Gather every line below where "Energy" appears.

......

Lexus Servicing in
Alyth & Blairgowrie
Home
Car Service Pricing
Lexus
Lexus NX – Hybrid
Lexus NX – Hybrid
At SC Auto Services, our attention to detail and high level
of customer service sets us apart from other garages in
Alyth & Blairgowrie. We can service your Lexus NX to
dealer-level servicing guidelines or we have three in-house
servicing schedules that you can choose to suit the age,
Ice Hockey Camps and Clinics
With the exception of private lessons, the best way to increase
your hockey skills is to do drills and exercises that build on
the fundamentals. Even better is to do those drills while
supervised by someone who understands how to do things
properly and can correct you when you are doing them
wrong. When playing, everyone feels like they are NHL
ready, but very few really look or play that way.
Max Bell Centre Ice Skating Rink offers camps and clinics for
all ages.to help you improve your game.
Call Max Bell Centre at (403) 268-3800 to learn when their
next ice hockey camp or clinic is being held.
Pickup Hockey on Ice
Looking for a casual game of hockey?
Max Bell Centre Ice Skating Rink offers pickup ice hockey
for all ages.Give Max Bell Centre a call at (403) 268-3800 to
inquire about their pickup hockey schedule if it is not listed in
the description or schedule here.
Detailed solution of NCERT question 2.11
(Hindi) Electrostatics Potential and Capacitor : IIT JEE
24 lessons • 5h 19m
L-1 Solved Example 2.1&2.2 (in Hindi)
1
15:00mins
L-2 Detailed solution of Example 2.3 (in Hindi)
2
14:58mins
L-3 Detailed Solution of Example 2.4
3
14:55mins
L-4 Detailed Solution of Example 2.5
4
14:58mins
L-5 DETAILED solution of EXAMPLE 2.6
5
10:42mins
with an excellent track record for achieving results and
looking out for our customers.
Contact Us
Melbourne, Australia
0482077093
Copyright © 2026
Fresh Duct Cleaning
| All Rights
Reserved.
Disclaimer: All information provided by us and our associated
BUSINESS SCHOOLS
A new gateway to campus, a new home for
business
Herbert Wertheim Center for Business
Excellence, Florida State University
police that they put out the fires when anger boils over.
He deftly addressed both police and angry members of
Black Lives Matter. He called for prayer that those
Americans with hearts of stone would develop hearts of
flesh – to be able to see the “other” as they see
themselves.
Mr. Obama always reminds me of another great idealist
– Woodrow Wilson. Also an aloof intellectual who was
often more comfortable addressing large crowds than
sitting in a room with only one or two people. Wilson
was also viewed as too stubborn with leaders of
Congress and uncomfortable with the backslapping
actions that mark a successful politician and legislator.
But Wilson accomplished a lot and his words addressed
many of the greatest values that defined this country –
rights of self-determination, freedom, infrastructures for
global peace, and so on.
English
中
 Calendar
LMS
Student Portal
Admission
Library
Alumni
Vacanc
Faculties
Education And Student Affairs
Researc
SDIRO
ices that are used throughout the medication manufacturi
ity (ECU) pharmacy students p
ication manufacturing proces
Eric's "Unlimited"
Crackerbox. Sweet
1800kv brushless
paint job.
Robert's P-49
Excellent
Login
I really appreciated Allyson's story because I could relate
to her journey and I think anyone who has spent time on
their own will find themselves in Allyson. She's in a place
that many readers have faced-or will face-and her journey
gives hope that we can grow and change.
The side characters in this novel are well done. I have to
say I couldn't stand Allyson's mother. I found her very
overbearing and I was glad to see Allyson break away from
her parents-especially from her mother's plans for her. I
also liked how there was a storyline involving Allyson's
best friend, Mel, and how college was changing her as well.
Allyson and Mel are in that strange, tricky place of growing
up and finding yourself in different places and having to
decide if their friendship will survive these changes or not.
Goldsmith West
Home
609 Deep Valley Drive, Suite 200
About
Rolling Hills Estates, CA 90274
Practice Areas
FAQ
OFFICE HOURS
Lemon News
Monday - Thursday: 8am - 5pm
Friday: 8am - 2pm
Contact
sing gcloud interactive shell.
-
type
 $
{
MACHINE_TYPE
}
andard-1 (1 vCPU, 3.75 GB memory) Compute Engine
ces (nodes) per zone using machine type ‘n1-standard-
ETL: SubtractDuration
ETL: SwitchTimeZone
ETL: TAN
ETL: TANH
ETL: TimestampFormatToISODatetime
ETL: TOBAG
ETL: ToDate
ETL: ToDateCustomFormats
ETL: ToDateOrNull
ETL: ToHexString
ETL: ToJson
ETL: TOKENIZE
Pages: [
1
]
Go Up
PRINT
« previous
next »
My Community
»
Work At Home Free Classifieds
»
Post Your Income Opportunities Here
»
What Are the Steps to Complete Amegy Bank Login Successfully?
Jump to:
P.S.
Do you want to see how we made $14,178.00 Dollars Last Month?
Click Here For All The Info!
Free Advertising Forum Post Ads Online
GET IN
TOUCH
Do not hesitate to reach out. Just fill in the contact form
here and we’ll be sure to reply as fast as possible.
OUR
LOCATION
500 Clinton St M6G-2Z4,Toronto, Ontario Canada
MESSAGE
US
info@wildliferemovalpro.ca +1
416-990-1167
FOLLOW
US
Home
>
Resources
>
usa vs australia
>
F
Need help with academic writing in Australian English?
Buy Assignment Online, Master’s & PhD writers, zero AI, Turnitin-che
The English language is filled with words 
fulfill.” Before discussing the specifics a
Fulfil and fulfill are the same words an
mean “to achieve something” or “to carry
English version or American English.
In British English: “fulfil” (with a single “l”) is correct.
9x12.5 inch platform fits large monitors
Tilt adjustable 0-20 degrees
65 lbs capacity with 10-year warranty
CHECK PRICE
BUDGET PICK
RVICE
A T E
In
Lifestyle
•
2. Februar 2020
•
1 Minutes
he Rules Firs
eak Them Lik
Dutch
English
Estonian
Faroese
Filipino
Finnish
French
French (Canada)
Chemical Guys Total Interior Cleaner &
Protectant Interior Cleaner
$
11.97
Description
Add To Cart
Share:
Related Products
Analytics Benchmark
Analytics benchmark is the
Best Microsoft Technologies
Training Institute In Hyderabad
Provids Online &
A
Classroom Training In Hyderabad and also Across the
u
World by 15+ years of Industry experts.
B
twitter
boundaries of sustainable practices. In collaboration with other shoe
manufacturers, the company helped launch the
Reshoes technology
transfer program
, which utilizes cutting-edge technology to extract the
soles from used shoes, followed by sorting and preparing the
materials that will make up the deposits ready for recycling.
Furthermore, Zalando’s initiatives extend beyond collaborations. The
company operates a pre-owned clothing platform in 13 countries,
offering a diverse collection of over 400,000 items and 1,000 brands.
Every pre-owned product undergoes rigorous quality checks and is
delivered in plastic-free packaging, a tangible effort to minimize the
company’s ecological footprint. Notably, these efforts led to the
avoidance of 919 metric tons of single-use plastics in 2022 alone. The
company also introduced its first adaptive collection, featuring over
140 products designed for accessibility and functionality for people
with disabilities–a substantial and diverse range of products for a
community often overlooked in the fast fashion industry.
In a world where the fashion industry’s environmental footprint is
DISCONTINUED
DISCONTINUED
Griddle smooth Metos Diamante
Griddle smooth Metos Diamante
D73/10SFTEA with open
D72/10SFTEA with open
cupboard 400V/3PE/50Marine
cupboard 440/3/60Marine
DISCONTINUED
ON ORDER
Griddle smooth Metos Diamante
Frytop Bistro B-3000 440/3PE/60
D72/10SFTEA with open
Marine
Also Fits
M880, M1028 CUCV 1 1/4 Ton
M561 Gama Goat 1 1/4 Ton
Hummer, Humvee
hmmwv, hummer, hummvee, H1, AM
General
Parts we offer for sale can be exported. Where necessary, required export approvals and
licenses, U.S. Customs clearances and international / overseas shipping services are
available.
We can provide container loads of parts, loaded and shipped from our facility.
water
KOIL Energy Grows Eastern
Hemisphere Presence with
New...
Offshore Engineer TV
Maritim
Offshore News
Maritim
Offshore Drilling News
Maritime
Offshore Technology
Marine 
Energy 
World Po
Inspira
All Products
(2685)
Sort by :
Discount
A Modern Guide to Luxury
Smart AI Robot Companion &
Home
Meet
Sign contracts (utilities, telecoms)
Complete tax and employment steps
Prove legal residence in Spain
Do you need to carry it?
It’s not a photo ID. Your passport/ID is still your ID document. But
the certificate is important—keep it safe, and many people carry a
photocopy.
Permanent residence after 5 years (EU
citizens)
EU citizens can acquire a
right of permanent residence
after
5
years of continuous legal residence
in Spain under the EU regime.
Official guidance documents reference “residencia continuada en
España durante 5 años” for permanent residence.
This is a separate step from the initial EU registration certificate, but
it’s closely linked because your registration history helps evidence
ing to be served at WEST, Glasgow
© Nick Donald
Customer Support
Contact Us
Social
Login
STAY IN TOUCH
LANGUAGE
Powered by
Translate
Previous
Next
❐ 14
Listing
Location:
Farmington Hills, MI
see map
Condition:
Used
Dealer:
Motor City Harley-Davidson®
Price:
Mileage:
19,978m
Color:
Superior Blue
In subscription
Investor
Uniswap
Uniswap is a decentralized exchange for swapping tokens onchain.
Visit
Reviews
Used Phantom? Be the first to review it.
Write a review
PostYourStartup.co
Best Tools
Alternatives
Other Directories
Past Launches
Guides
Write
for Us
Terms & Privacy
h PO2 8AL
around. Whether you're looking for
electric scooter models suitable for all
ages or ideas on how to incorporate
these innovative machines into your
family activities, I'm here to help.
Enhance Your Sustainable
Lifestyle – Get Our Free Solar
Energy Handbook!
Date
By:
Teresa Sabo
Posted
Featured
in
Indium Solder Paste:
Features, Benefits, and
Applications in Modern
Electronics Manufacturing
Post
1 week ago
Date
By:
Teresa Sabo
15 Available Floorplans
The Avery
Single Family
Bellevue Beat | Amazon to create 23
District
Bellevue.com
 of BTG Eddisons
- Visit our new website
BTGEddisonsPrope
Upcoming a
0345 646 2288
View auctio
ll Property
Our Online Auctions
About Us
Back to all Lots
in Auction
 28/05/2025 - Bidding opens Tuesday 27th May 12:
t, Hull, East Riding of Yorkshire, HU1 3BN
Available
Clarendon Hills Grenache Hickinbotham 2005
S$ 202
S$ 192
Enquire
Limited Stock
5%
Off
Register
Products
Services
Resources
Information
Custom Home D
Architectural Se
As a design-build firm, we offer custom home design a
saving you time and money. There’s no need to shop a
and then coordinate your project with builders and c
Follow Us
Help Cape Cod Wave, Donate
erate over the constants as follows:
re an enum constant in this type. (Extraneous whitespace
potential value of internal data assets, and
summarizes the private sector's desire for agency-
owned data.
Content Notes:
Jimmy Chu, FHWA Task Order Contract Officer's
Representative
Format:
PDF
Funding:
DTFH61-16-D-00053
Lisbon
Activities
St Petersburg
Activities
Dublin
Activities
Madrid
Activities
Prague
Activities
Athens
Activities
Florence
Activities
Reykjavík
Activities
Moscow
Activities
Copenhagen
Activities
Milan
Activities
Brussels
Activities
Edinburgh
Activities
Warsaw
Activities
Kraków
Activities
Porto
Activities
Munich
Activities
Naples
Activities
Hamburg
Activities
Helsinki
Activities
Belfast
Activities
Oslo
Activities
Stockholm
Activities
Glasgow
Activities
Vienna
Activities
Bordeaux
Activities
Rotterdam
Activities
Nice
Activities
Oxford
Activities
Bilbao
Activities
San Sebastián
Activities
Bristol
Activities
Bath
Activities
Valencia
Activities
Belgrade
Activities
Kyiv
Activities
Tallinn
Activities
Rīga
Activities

......

**Exercise solution:**
KOIL Energy Grows Eastern
Energy 
Energy Handbook!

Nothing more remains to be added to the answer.